I agree with these comments. I add that Kingsway’s refusal to pay was particularly egregious because, by doing so, it transferred the initial financial burden to the publicly financed Fund.
[22] What remedy should be imposed for Kingsway’s breach? It is tempting to agree with the remedy the arbitrator imposed: require Kingsway to pay Irene Legarde’s accident benefits regardless of whether it was an insurer at the time of the accident. The arbitrator no doubt considered – with justification – that insurers would not take their obligation under section 2 seriously unless some penalty was imposed for its breach.
[23] As tempting as it is to restore the arbitrator’s award, I think that the appeal court judge was correct in requiring the arbitrator to determine whether Kingsway was an insurer at the time of the accident. The arbitrator might well have made that finding as he seemed to conclude that Kingsway’s own errors led it to cancel Frances Legarde’s insurance policy. On reflection, the arbitrator may determine that Kingsway had no valid grounds to cancel the policy and therefore the policy was in effect at the time of the accident. If so, it will be unnecessary to consider whether a sanction can and should be imposed for Kingsway’s breach of section 2.
[24] If the arbitrator finds Kingsway was not an insurer, then he can consider the question of the appropriate order in the light of that finding. His consideration should then include not only the effect of Kingsway’s breach of section 2 of regulation 283, but as well the effect of Kingsway’s failure to give timely notice of its intent to dispute its obligation to pay in accordance with section 3 of the regulation.
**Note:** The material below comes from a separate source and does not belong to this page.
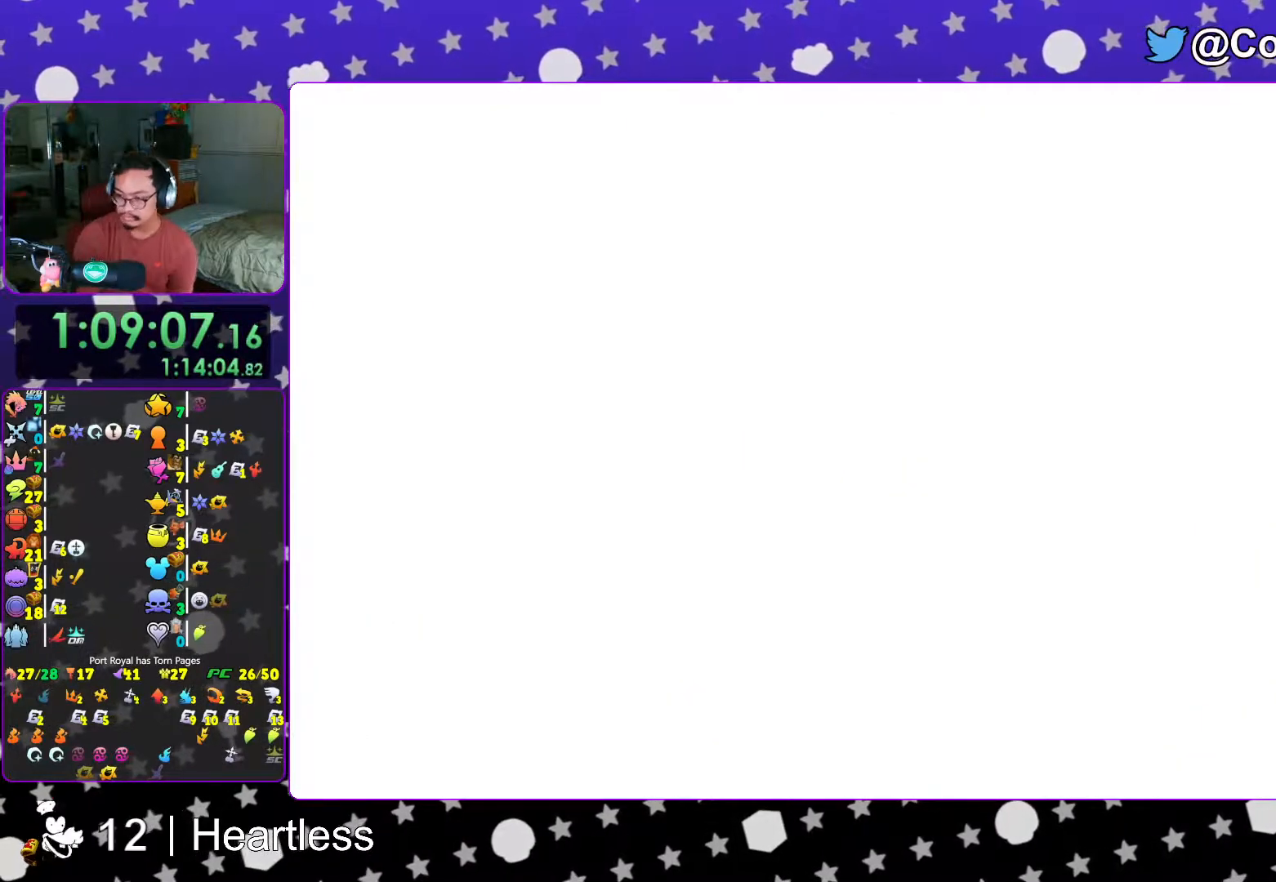
{"buttons": [], "left_stick": "center", "right_stick": "center", "events": [[217, "B", "down"], [267, "B", "up"], [367, "B", "down"], [417, "B", "up"]]}
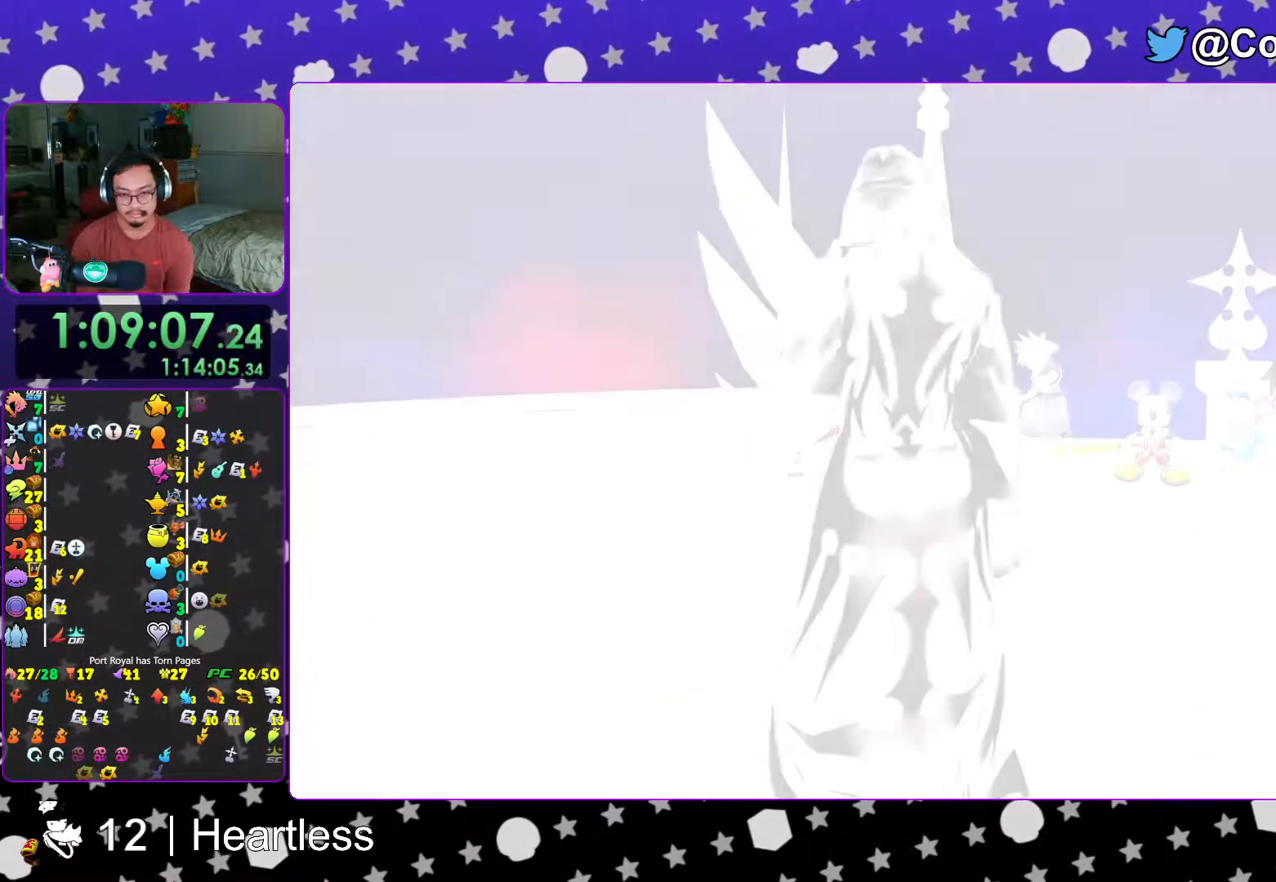
{"buttons": [], "left_stick": "center", "right_stick": "center", "events": [[17, "B", "down"], [83, "B", "up"], [167, "B", "down"], [217, "B", "up"], [317, "B", "down"], [417, "B", "up"]]}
[25] I would therefore uphold the appeal court judge’s order remitting to the arbitrator the question whether Kingsway was an insurer when the accident occured.
D. Conclusion
[26] For the reasons in Allstate v. Motor Vehicle Claims Accident Fund, I would hold that the Fund is an insurer under regulation 283. Therefore, the arbitration initiated by the Fund between it and Kingsway was conducted under that regulation. The appeal court judge, however, was correct in concluding that the arbitrator did not determine the question whether Kingsway was an insurer when the accident occurred and in remitting that question to the arbitrator.
[27] Therefore, I would allow the appeal by holding that the arbitration was conducted under regulation 283. In all other respects I would dismiss the appeal. As success in the appeal was divided, I would make no order for costs.
RELEASED: JAN 31 2007 “John Laskin J.A.”
JIL “I agree Janet Simmons J.A.”
“I agree E.E. Gillese J.A.”
“I agree J. MacFarland J.A.”
“I agree D. Lane J. (ad hoc)”
[^1]: Before the arbitration, the parties agreed under s. 45 of the Arbitration Act, 1991 that either could appeal the arbitrator’s award on a question of mixed fact and law. This court granted leave to appeal the order of Dambrot J. under s. 49 of the Arbitration Act, 1991.